El primer fallido fue el impresionante despliegue publicitario, orientado a revestir de cruzada moral el inevitable aumento de las tarifas de los servicios públicos domiciliarios. El reclutamiento de un dream team de “famosos”, devenidos en espontáneo “club de dadores voluntarios de ética”, no conmovió a sus fans, logrando apenas dos renuncias voluntarias por cada mil apelaciones.
Aún no repuestos del fiasco anterior, se lanzó el culebrón de la tarjeta SUBE -hoy en pantalla-, instrumento en uso en el mundo desde hace un cuarto de siglo, vendido como “cutting-edge” en nuestro país, y que ofrece variadas aristas para la reflexión. Empezando por la referencia a la alta conflictividad potencial contenida en los problemas del transporte público, que remite -reconociendo las oceánicas diferencias- al Caracazo de 1989, o a la Crisis del Transantiago de 2007, ambos episodios ocurridos, curiosamente, en el mes de febrero.

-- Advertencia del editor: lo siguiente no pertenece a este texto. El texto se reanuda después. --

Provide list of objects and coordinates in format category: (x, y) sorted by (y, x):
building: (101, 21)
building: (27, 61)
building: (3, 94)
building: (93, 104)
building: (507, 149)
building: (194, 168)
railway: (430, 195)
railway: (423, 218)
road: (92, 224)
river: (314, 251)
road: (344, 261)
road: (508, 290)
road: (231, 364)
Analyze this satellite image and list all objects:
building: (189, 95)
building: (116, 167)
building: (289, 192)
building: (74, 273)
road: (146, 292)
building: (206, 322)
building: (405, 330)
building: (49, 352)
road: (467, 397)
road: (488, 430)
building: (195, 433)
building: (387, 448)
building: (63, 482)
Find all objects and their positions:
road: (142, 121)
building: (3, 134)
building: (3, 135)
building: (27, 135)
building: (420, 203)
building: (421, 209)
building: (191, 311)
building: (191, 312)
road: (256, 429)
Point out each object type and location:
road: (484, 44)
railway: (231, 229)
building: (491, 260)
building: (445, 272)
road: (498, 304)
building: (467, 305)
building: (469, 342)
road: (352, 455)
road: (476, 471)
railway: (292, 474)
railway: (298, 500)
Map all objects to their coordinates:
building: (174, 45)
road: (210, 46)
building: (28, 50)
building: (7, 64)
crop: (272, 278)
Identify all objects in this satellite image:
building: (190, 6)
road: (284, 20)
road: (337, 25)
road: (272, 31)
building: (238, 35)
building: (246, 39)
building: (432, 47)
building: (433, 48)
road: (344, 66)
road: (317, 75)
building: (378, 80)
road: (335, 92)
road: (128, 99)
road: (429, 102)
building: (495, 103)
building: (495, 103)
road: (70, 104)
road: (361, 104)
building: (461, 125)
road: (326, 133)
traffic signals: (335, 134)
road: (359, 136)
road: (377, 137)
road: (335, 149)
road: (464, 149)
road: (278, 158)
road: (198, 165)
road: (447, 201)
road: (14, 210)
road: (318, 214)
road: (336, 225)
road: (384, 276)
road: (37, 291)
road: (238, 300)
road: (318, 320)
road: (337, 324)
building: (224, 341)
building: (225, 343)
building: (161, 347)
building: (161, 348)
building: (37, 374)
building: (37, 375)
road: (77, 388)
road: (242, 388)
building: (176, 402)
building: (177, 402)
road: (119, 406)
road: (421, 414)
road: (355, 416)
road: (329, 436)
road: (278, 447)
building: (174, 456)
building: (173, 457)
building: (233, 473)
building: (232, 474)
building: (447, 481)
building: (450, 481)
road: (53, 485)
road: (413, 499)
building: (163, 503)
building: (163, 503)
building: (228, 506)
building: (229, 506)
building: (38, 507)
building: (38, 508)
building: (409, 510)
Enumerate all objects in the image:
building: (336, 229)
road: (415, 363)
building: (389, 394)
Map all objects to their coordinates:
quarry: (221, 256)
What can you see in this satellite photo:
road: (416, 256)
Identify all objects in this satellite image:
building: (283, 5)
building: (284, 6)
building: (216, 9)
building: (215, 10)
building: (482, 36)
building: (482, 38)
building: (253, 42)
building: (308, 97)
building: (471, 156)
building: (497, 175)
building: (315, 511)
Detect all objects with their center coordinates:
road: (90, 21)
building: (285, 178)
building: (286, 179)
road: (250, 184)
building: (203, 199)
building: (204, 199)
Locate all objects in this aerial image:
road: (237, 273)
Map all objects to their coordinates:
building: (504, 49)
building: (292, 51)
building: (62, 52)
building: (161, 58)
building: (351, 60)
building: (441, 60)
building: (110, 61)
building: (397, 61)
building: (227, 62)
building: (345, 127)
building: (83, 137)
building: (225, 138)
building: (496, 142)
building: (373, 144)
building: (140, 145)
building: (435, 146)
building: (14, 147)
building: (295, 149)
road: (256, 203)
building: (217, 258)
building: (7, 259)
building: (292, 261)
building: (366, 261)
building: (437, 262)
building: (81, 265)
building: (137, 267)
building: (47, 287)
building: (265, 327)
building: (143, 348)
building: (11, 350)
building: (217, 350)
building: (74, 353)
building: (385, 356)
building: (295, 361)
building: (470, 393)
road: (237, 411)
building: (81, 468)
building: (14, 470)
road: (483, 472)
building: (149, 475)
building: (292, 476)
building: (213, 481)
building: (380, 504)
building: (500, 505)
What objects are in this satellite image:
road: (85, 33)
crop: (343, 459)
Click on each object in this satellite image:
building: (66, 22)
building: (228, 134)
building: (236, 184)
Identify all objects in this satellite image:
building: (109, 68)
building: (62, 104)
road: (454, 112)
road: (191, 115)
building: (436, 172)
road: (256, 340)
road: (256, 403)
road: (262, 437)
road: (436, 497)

Un abordaje desde lo general a lo particular, no puede omitir la llamativa naturalidad con que se procesa desaprensivamente una política pública arbitrariamente discriminatoria. La cuestión pone al desnudo que vivir en el AMBA nos hace acreedores al privilegio de recibir una ayuda del Estado, diez veces mayor que la que merecen, por el mismo concepto, nuestros compatriotas que eligieron residir en otro rincón de nuestra geografía.
Por otra parte, la pueril argumentación oficial ofende la inteligencia ciudadana. Su propia formulación constituye una flagrante contradicción en sus términos, ya que su promovida masividad atenta contra el propósito declamado de ser un instrumento para introducir racionalidad en la asignación de beneficios sociales. De un lado, porque el medio de pago de un servicio mal podría ser un adecuado atributo de elegibilidad para acceder a un subsidio; por el otro, porque la promesa oficial de beneficiar a todos los tenedores de la tarjeta, es fácticamente inconsistente con la imperiosa necesidad de reducir, en alguna porción significativa, la sangría que representan para el Tesoro los $ 19.000 M que demanda atender el subsidio.